How U.S. Efforts to Guide Sudan to Democracy Ended in War


“Today, a great people of Sudan are in charge,” Mr. Trump said. “New democracy is taking root.”

Mr. Feltman and other former and current U.S. officials say supporting democracy should still be the cornerstone of American policy in Sudan, given the aspirations expressed in protests that led to the ouster in 2019 of President Omar Hassan al-Bashir, the dictator of 30 years. Congressional leaders are now calling for Mr. Biden and the United Nations to appoint special envoys to Sudan.

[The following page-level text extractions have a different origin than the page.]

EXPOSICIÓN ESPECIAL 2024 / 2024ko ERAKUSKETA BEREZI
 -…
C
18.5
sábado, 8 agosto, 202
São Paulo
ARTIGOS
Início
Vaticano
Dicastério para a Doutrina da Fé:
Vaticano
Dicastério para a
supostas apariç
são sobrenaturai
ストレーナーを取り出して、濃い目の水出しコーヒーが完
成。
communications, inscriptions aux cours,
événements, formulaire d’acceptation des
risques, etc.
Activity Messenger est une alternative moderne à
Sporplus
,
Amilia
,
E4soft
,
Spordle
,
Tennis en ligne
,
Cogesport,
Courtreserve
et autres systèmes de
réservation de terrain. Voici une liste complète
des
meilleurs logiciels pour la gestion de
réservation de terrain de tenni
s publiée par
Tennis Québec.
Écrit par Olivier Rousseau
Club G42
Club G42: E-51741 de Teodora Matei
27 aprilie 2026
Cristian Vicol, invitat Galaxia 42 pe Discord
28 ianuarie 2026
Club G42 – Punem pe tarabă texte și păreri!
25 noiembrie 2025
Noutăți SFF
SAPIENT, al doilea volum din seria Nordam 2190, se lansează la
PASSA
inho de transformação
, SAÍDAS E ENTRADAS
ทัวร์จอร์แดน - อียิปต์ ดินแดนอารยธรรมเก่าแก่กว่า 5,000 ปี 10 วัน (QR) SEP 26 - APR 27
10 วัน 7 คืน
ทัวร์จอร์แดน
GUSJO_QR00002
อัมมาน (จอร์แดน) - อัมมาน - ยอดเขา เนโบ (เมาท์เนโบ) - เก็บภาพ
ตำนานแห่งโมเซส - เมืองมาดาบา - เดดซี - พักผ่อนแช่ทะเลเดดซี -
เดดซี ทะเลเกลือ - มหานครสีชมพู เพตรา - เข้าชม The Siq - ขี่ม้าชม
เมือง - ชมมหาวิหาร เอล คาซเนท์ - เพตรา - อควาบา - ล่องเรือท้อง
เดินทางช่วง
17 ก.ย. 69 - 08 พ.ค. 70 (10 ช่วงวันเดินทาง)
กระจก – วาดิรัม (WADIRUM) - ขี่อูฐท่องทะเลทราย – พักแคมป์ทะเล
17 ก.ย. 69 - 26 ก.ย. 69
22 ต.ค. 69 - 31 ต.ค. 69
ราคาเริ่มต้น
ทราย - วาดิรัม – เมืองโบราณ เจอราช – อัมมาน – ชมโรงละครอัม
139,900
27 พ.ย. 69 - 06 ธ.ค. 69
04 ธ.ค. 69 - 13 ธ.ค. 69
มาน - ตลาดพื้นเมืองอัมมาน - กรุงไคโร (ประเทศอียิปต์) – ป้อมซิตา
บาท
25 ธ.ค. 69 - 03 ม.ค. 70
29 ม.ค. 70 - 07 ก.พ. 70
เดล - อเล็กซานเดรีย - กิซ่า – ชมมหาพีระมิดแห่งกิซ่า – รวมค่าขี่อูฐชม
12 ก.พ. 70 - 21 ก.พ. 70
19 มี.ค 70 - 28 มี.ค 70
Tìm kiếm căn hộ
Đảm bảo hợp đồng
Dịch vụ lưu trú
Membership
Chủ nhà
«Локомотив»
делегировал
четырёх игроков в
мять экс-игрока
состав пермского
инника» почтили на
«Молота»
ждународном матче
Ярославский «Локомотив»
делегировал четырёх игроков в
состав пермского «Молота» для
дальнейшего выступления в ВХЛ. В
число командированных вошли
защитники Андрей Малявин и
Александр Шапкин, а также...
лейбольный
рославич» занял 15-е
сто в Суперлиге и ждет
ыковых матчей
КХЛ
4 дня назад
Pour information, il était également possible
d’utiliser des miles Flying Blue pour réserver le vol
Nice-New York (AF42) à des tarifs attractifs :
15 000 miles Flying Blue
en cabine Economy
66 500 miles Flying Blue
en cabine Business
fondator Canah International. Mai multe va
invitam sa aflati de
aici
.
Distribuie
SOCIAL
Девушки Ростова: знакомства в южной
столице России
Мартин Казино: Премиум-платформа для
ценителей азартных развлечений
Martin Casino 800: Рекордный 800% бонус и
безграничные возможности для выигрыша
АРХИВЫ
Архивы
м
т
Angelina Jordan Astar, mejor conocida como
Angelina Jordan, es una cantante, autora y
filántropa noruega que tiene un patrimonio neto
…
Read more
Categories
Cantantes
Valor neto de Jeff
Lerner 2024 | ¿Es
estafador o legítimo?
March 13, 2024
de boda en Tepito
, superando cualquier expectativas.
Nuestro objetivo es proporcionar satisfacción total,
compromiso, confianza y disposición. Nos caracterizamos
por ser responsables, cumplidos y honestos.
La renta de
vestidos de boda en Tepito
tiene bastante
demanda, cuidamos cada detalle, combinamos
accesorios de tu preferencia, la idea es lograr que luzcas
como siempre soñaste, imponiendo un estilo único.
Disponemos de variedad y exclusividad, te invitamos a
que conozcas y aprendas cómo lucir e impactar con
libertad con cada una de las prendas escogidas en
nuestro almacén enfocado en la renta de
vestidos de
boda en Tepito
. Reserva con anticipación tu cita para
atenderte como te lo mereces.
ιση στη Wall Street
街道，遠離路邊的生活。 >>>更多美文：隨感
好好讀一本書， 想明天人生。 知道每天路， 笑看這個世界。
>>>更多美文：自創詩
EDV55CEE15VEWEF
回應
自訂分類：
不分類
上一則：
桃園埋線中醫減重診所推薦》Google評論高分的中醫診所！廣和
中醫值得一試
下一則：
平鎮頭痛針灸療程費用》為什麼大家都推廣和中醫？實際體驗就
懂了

The setbacks in Sudan follow other democratic disappointments in northern Africa, including a military counterrevolution in neighboring Egypt a decade ago; nearly 10 years of political anarchy in Libya, another neighbor of Sudan, after its dictator, Col. Muammar el-Qaddafi, was overthrown; and a recent return to one-man authoritarian rule in Tunisia after a decade as the only country to emerge from the 2011 Arab Spring with a democratic government.

Mr. al-Bashir’s downfall four years ago led to joyous displays from Sudanese who hoped that democracy might take root their country despite its failures elsewhere in the region. After several months of junta rule, Sudan’s military and civilian leaders signed a power-sharing agreement that created a transitional government headed by Mr. Hamdok, an economist. The plan envisioned elections after three years.

However, a council formed to help manage the transition was “a bit of a fig leaf,” since it had more military than civilian members, Susan D. Page, a former U.S. ambassador to South Sudan and a professor at the University of Michigan, said in a post on her school’s website. Important civilian voices were excluded, a problem that would persist into negotiations this year.

After the military coup in October 2021, the United States froze $700 million in direct assistance to Sudan’s government and suspended debt relief, while the World Bank and the International Monetary Fund froze $6 billion in immediate assistance and plans to forgive $50 billion of debt. Other governments and institutions, including the African Development Bank, took similar steps.

Ned Price, the State Department spokesman at the time, said that “our entire relationship” with Sudan’s government might be re-evaluated unless the military restored the transitional government.